CDSL Venture (CVL), a subsidiary of CDSL (Central Depository Services), is carrying out the process of KYC and is receiving over 20,000-25,000 KYC applications on a daily basis. Earlier, it used to be 800-1,000 applications. Association of Mutual Funds in India (Amfi) had directed all the fund houses to comply with KYC norms with effect from January 1, 2011.
As per rules, all fresh MF investments have to comply with KYC norms from this year. And with 50 lakh mutual fund investors in the country, MFs are facing the challenge of bringing everyone under the KYC ambit. In urban cities it is taking one-two days to process KYC procedures, while in semi-urban and rural areas they are taking as long as 8 days.
“We are losing out many investors due to delay in completing the KYC norms. Usually, this is the time, retail investors start investing into equity linked saving scheme (ELSS) funds for gaining tax advantages,” said a leading distributor on condition of anonymity.

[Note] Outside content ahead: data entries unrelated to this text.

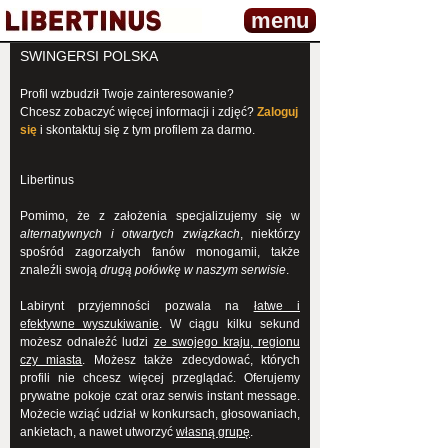
menu
SWINGERSI POLSKA
Profil wzbudził Twoje zainteresowanie?
Chcesz zobaczyć więcej informacji i zdjęć?
Zaloguj
się
i skontaktuj się z tym profilem za darmo.
Libertinus
Pomimo, że z założenia specjalizujemy się w
alternatywnych i otwartych związkach
, niektórzy
spośród zagorzałych fanów monogamii, także
znaleźli swoją
drugą połówkę w naszym serwisie
.
Labirynt przyjemności pozwala na
łatwe i
efektywne wyszukiwanie
. W ciągu kilku sekund
możesz odnaleźć ludzi
ze swojego kraju, regionu
czy miasta
. Możesz także zdecydować, których
profili nie chcesz więcej przeglądać. Oferujemy
prywatne pokoje czat oraz serwis instant message.
Możecie wziąć udział w konkursach, głosowaniach,
ankietach, a nawet utworzyć
własną grupę
.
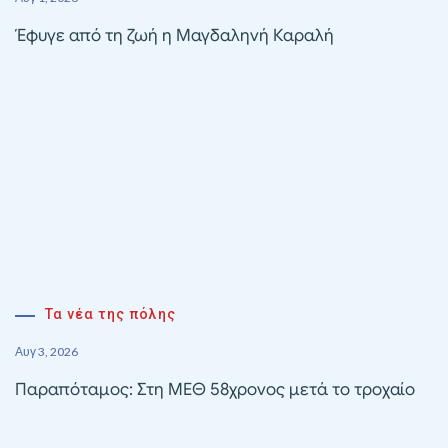
Έφυγε από τη ζωή η Μαγδαληνή Καραλή
Τα νέα της πόλης
Αυγ 3, 2026
Παραπόταμος: Στη ΜΕΘ 58χρονος μετά το τροχαίο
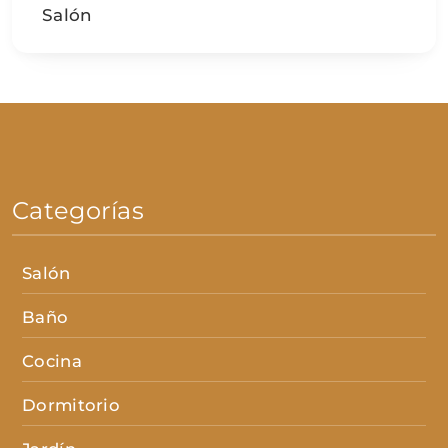
Salón
Categorías
Salón
Baño
Cocina
Dormitorio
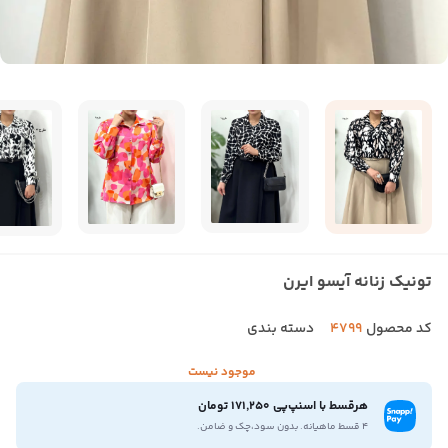
تونیک زنانه آیسو ایرن
کد محصول
4799
دسته بندی
موجود نیست
هرقسط با اسنپ‌پی 171,250 تومان
۴ قسط ماهیانه. بدون سود،چک و ضامن.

Waqar Naqvi, CEO of Taurus MF said, “Due to compulsory KYC, the application volumes have gone up in the last few days”. He however added that the sudden rush might have led to some technical glitches, which could be ironed out over a period of time.
Amfi has even asked all the distributors to complete the Know your Distributor (KYD) norms by February. “We hope the technical issued are solved fast, so that we can process the KYC norms fast which will be beneficial to us as well as investors,” said a distributor. Despite repeated attempts to contact CVL officials, they remained unavailable for comment.